Records supplied:
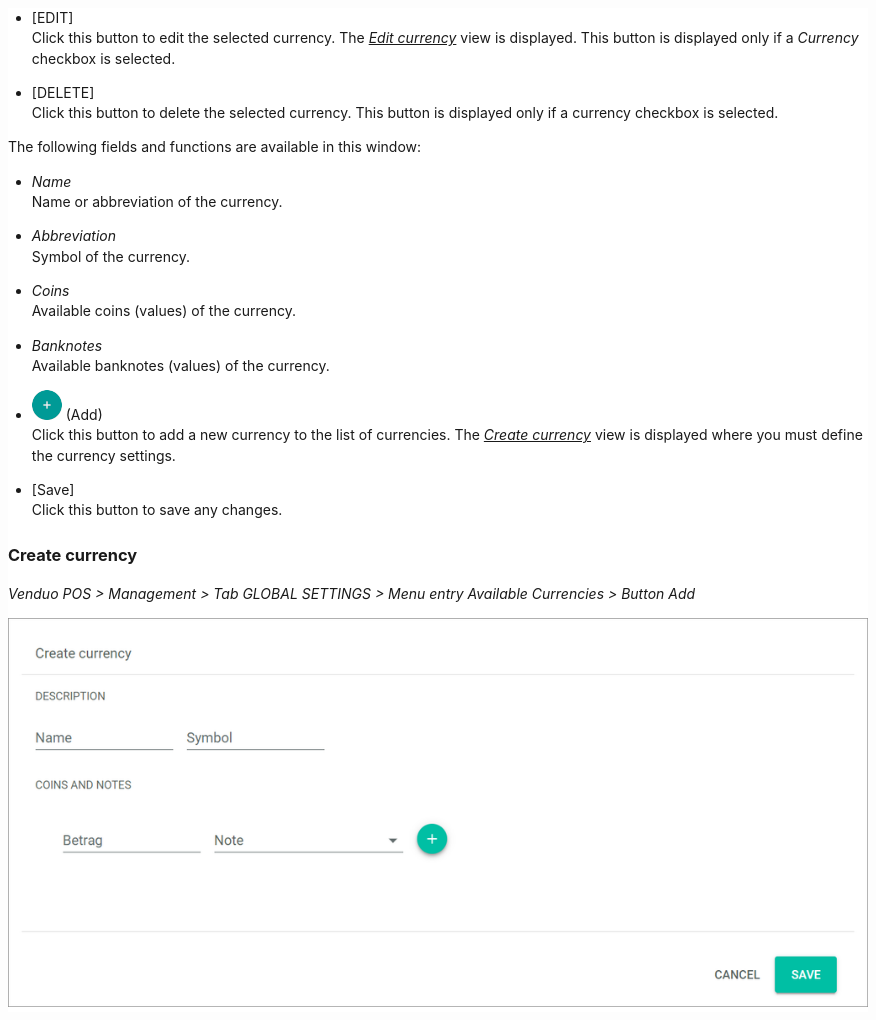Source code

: - [EDIT]   
    Click this button to edit the selected currency. The [*Edit currency*](#edit-currency) view is displayed. This button is displayed only if a *Currency* checkbox is selected.

- [DELETE]   
    Click this button to delete the selected currency. This button is displayed only if a currency checkbox is selected.

The following fields and functions are available in this window: 

- *Name*  
    Name or abbreviation of the currency.

- *Abbreviation*    
    Symbol of the currency.

- *Coins*   
    Available coins (values) of the currency.

- *Banknotes*   
    Available banknotes (values) of the currency.

- ![Add](../../Assets/Icons/Plus01.png "[Add]") (Add)   
    Click this button to add a new currency to the list of currencies. The [*Create currency*](#create-currency) view is displayed where you must define the currency settings.

- [Save]  
    Click this button to save any changes.


### Create currency

*Venduo POS > Management > Tab GLOBAL SETTINGS > Menu entry Available Currencies > Button Add*

![Create currency](../../Assets/Screenshots/POS/Management/GlobalSettings/CreateCurrency.png "[Create currency]")


[comment]: <> (What does it mean?)
[comment]: <> (list of keys is needed) 
[comment]: <> (need information; Is that right?)
[comment]: <> (Is storage shelf name right? Not number of the storage shelf?)
[comment]: <> (Should the country field be mandatory and a drop-down list?)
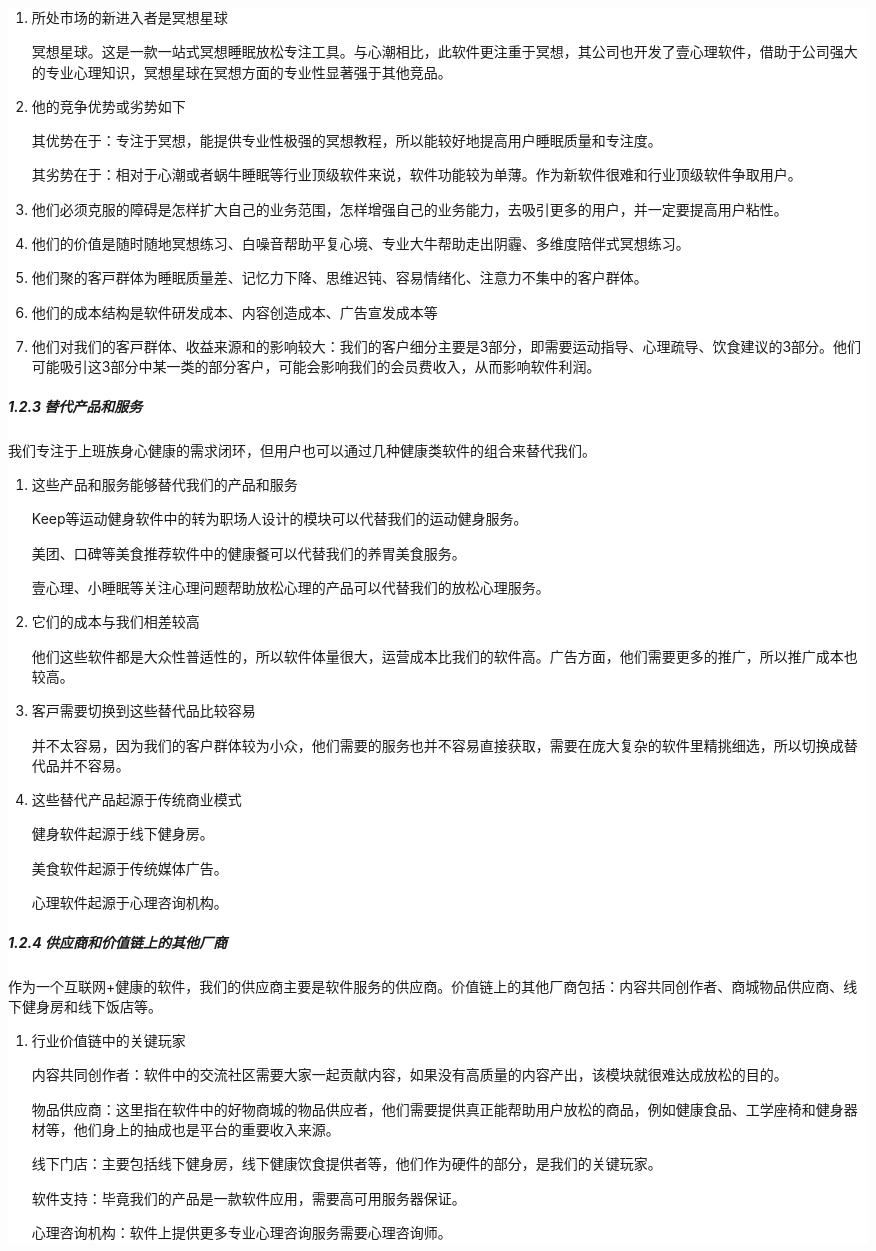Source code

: 1. 所处市场的新进⼊者是冥想星球

   冥想星球。这是一款一站式冥想睡眠放松专注工具。与心潮相比，此软件更注重于冥想，其公司也开发了壹心理软件，借助于公司强大的专业心理知识，冥想星球在冥想方面的专业性显著强于其他竞品。
   
2. 他的竞争优势或劣势如下

   其优势在于：专注于冥想，能提供专业性极强的冥想教程，所以能较好地提高用户睡眠质量和专注度。

   其劣势在于：相对于心潮或者蜗牛睡眠等行业顶级软件来说，软件功能较为单薄。作为新软件很难和行业顶级软件争取用户。

3. 他们必须克服的障碍是怎样扩大自己的业务范围，怎样增强自己的业务能力，去吸引更多的用户，并一定要提高用户粘性。

4. 他们的价值是随时随地冥想练习、白噪音帮助平复心境、专业大牛帮助走出阴霾、多维度陪伴式冥想练习。

5. 他们聚的客⼾群体为睡眠质量差、记忆力下降、思维迟钝、容易情绪化、注意力不集中的客户群体。

6. 他们的成本结构是软件研发成本、内容创造成本、广告宣发成本等

7. 他们对我们的客⼾群体、收益来源和的影响较大：我们的客户细分主要是3部分，即需要运动指导、心理疏导、饮食建议的3部分。他们可能吸引这3部分中某一类的部分客户，可能会影响我们的会员费收入，从而影响软件利润。


##### 1.2.3 替代产品和服务

我们专注于上班族身心健康的需求闭环，但用户也可以通过几种健康类软件的组合来替代我们。

1. 这些产品和服务能够替代我们的产品和服务

   Keep等运动健身软件中的转为职场人设计的模块可以代替我们的运动健身服务。

   美团、口碑等美食推荐软件中的健康餐可以代替我们的养胃美食服务。

   壹心理、小睡眠等关注心理问题帮助放松心理的产品可以代替我们的放松心理服务。

2. 它们的成本与我们相差较高

   他们这些软件都是大众性普适性的，所以软件体量很大，运营成本比我们的软件高。广告方面，他们需要更多的推广，所以推广成本也较高。

3. 客⼾需要切换到这些替代品比较容易

   并不太容易，因为我们的客户群体较为小众，他们需要的服务也并不容易直接获取，需要在庞大复杂的软件里精挑细选，所以切换成替代品并不容易。

4. 这些替代产品起源于传统商业模式

   健身软件起源于线下健身房。

   美食软件起源于传统媒体广告。

   心理软件起源于心理咨询机构。

##### 1.2.4 供应商和价值链上的其他厂商

作为一个互联网+健康的软件，我们的供应商主要是软件服务的供应商。价值链上的其他厂商包括：内容共同创作者、商城物品供应商、线下健身房和线下饭店等。

1. ⾏业价值链中的关键玩家

   内容共同创作者：软件中的交流社区需要大家一起贡献内容，如果没有高质量的内容产出，该模块就很难达成放松的目的。

   物品供应商：这里指在软件中的好物商城的物品供应者，他们需要提供真正能帮助用户放松的商品，例如健康食品、工学座椅和健身器材等，他们身上的抽成也是平台的重要收入来源。

   线下门店：主要包括线下健身房，线下健康饮食提供者等，他们作为硬件的部分，是我们的关键玩家。

   软件支持：毕竟我们的产品是一款软件应用，需要高可用服务器保证。

   心理咨询机构：软件上提供更多专业心理咨询服务需要心理咨询师。
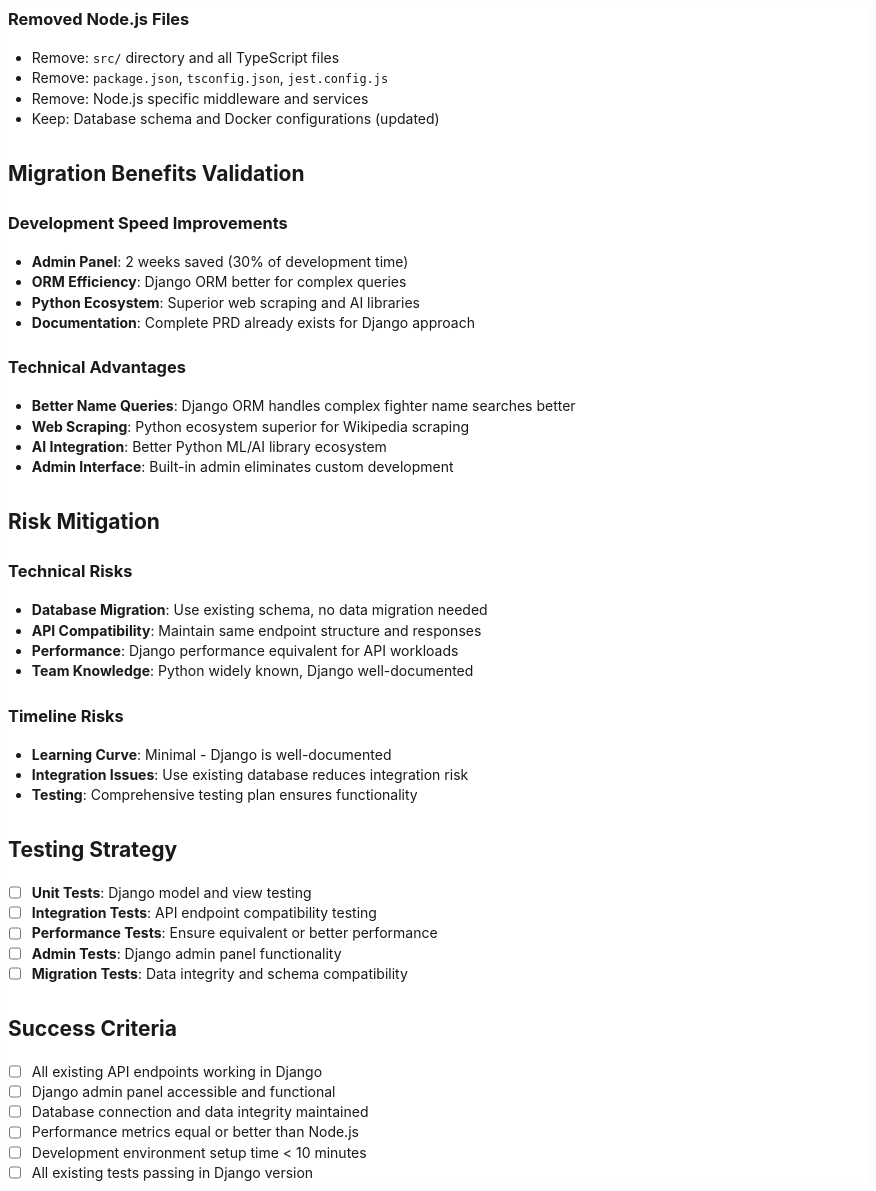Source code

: ### Removed Node.js Files
- Remove: `src/` directory and all TypeScript files
- Remove: `package.json`, `tsconfig.json`, `jest.config.js`
- Remove: Node.js specific middleware and services
- Keep: Database schema and Docker configurations (updated)

## Migration Benefits Validation

### Development Speed Improvements
- **Admin Panel**: 2 weeks saved (30% of development time)
- **ORM Efficiency**: Django ORM better for complex queries
- **Python Ecosystem**: Superior web scraping and AI libraries
- **Documentation**: Complete PRD already exists for Django approach

### Technical Advantages
- **Better Name Queries**: Django ORM handles complex fighter name searches better
- **Web Scraping**: Python ecosystem superior for Wikipedia scraping
- **AI Integration**: Better Python ML/AI library ecosystem
- **Admin Interface**: Built-in admin eliminates custom development

## Risk Mitigation

### Technical Risks
- **Database Migration**: Use existing schema, no data migration needed
- **API Compatibility**: Maintain same endpoint structure and responses
- **Performance**: Django performance equivalent for API workloads
- **Team Knowledge**: Python widely known, Django well-documented

### Timeline Risks
- **Learning Curve**: Minimal - Django is well-documented
- **Integration Issues**: Use existing database reduces integration risk
- **Testing**: Comprehensive testing plan ensures functionality

## Testing Strategy
- [ ] **Unit Tests**: Django model and view testing
- [ ] **Integration Tests**: API endpoint compatibility testing
- [ ] **Performance Tests**: Ensure equivalent or better performance
- [ ] **Admin Tests**: Django admin panel functionality
- [ ] **Migration Tests**: Data integrity and schema compatibility

## Success Criteria
- [ ] All existing API endpoints working in Django
- [ ] Django admin panel accessible and functional
- [ ] Database connection and data integrity maintained
- [ ] Performance metrics equal or better than Node.js
- [ ] Development environment setup time < 10 minutes
- [ ] All existing tests passing in Django version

Work order: Each line from the first line of the listing above through the line containing "1. 这些产品和服务能够替代我们的产品和服务" is to be written out exactly, and the pictures are to be left out.

Task answer:
Source code

: - [EDIT]   
    Click this button to edit the selected currency. The [*Edit currency*](#edit-currency) view is displayed. This button is displayed only if a *Currency* checkbox is selected.

- [DELETE]   
    Click this button to delete the selected currency. This button is displayed only if a currency checkbox is selected.

The following fields and functions are available in this window: 

- *Name*  
    Name or abbreviation of the currency.

- *Abbreviation*    
    Symbol of the currency.

- *Coins*   
    Available coins (values) of the currency.

- *Banknotes*   
    Available banknotes (values) of the currency.

- ![Add](../../Assets/Icons/Plus01.png "[Add]") (Add)   
    Click this button to add a new currency to the list of currencies. The [*Create currency*](#create-currency) view is displayed where you must define the currency settings.

- [Save]  
    Click this button to save any changes.


### Create currency

*Venduo POS > Management > Tab GLOBAL SETTINGS > Menu entry Available Currencies > Button Add*

![Create currency](../../Assets/Screenshots/POS/Management/GlobalSettings/CreateCurrency.png "[Create currency]")


[comment]: <> (What does it mean?)
[comment]: <> (list of keys is needed) 
[comment]: <> (need information; Is that right?)
[comment]: <> (Is storage shelf name right? Not number of the storage shelf?)
[comment]: <> (Should the country field be mandatory and a drop-down list?)
Source code

: 1. 所处市场的新进⼊者是冥想星球

   冥想星球。这是一款一站式冥想睡眠放松专注工具。与心潮相比，此软件更注重于冥想，其公司也开发了壹心理软件，借助于公司强大的专业心理知识，冥想星球在冥想方面的专业性显著强于其他竞品。
   
2. 他的竞争优势或劣势如下

   其优势在于：专注于冥想，能提供专业性极强的冥想教程，所以能较好地提高用户睡眠质量和专注度。

   其劣势在于：相对于心潮或者蜗牛睡眠等行业顶级软件来说，软件功能较为单薄。作为新软件很难和行业顶级软件争取用户。

3. 他们必须克服的障碍是怎样扩大自己的业务范围，怎样增强自己的业务能力，去吸引更多的用户，并一定要提高用户粘性。

4. 他们的价值是随时随地冥想练习、白噪音帮助平复心境、专业大牛帮助走出阴霾、多维度陪伴式冥想练习。

5. 他们聚的客⼾群体为睡眠质量差、记忆力下降、思维迟钝、容易情绪化、注意力不集中的客户群体。

6. 他们的成本结构是软件研发成本、内容创造成本、广告宣发成本等

7. 他们对我们的客⼾群体、收益来源和的影响较大：我们的客户细分主要是3部分，即需要运动指导、心理疏导、饮食建议的3部分。他们可能吸引这3部分中某一类的部分客户，可能会影响我们的会员费收入，从而影响软件利润。


##### 1.2.3 替代产品和服务

我们专注于上班族身心健康的需求闭环，但用户也可以通过几种健康类软件的组合来替代我们。

1. 这些产品和服务能够替代我们的产品和服务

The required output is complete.